Why does Python 3.4.3 using lxml not output print statement correctly?


While I'm trying to run through an lxml tutorial, I couldn't help but wonder why when I use the print command, the output to the screen keeps wanting to put everything on one line even with pretty_print=True.

So say I just installed Python 3.4.3 64-bit and installed lxml-3.4.0.win32-py3.4.exe after Python was installed.

Then, in IDLE or at the python.exe cmd prompt, I do the following:

from lxml import etree
root = etree.XML('<root><a><b/></a></root>')
print(etree.tostring(root, pretty_print=True))

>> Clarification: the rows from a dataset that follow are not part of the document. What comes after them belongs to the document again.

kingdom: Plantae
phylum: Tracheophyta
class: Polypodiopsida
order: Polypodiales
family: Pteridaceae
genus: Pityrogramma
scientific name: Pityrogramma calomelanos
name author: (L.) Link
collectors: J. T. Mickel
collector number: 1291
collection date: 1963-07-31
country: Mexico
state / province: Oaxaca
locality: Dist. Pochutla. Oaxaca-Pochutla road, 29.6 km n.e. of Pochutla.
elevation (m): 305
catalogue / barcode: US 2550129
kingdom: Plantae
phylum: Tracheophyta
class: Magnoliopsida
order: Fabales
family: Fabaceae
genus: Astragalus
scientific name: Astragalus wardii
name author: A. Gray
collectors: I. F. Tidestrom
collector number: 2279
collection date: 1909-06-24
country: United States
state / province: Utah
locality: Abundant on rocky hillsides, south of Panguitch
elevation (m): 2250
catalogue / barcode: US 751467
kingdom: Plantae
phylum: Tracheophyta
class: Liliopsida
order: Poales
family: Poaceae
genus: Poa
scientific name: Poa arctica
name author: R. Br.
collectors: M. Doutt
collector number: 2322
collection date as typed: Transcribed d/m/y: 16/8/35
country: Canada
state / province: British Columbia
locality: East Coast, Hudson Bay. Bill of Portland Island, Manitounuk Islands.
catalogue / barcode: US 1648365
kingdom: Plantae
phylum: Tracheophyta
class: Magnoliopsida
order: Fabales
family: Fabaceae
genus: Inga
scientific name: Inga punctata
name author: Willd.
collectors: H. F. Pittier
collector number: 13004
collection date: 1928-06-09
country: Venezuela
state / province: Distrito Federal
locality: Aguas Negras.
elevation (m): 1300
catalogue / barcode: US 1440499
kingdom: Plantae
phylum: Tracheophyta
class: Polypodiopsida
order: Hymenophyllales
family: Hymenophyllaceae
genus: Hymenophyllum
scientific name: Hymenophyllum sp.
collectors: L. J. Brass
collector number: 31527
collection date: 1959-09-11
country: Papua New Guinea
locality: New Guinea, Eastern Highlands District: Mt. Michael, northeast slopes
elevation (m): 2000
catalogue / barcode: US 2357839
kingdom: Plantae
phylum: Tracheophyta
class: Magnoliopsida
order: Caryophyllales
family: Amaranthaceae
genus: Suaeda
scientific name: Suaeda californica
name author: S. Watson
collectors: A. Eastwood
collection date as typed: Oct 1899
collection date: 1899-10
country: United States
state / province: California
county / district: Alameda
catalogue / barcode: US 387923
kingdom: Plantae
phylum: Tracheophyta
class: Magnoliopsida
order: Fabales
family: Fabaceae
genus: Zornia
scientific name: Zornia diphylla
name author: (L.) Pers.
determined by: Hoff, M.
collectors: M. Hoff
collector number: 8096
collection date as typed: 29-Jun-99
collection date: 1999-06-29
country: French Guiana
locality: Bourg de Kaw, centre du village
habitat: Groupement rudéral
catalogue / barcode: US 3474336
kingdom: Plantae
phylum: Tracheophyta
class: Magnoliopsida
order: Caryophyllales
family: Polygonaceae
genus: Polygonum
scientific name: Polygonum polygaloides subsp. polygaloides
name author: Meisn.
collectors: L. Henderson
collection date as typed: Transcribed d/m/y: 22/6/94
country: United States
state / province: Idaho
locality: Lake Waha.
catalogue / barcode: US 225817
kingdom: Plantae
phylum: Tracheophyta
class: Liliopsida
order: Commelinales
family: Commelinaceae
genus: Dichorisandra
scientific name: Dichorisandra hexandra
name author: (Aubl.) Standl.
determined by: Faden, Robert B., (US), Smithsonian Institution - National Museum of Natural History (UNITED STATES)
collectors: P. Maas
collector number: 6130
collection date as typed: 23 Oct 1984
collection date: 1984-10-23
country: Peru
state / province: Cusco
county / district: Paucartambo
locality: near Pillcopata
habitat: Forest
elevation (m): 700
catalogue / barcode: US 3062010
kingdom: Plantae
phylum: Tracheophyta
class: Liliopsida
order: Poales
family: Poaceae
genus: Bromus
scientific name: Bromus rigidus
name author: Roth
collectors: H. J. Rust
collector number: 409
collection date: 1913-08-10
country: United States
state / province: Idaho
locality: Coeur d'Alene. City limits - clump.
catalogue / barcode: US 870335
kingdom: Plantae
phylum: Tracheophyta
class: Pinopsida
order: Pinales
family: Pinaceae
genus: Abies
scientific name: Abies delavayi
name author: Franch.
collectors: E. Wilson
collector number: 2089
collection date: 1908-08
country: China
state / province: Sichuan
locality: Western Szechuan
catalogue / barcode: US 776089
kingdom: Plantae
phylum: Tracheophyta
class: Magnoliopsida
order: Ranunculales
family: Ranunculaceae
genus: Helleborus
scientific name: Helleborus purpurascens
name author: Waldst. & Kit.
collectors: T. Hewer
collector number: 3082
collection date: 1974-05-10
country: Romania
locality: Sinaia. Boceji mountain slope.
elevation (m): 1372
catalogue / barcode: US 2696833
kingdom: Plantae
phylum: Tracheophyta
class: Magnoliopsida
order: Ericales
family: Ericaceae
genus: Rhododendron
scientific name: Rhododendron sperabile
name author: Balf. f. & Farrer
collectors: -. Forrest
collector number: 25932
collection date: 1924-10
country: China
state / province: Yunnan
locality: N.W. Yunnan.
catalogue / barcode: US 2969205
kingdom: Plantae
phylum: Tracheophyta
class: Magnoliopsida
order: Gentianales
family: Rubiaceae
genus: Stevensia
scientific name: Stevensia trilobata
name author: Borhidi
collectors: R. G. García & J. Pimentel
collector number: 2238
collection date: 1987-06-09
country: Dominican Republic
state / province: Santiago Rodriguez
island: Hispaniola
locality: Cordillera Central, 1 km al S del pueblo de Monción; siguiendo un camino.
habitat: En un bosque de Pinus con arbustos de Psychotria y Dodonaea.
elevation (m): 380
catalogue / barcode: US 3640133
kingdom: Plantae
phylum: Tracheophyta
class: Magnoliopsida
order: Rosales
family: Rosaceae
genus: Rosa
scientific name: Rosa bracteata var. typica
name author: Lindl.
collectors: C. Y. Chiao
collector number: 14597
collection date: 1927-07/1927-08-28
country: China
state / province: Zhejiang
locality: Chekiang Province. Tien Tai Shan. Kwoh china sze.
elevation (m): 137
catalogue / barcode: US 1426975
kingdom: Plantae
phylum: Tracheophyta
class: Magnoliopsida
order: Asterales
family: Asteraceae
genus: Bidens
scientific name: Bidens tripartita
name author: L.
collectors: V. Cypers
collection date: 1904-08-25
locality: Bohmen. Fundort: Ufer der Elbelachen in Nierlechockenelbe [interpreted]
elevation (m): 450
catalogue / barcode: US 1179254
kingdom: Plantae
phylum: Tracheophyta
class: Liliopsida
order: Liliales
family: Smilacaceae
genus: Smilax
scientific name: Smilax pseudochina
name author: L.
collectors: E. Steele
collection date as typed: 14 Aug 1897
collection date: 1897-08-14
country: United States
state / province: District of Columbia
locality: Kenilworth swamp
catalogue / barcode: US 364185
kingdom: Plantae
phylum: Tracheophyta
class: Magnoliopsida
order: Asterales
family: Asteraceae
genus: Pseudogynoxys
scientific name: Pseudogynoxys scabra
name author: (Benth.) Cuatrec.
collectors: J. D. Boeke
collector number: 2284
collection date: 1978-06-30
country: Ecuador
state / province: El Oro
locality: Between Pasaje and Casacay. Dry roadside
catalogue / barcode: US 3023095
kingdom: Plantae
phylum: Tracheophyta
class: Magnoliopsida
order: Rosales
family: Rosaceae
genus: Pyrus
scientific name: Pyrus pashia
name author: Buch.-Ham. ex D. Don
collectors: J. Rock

What I (and the tutorial) expected was the following output to the screen:

<root>
  <a>
    <b/>
  </a>
</root>

But what I actually see in both IDLE and the python cmd prompt in the Windows 7 is this:

b'<root>\n  <a>\n    <b/>\n  </a>\n</root>\n'

So why does the interpreter do this? Is there a way to toggle between single-line mode and the more normal standard output? And perhaps more importantly, if I want to write this XML to a file, will Python with the lxml insist on putting the \n and everything else on a line instead of pretty-printing this the way it's supposed to?

Thanks, Johnny


Solution

  • What you see is the representation of the bytes string. You can write bytes directly to a file:

    with open("file.xml", "wb") as output:
        output.write(etree.tostring(root, pretty_print=True))
    

    print expects an unicode string, so you have to encode to unicode:

    print(etree.tostring(root, pretty_print=True, encoding='unicode'))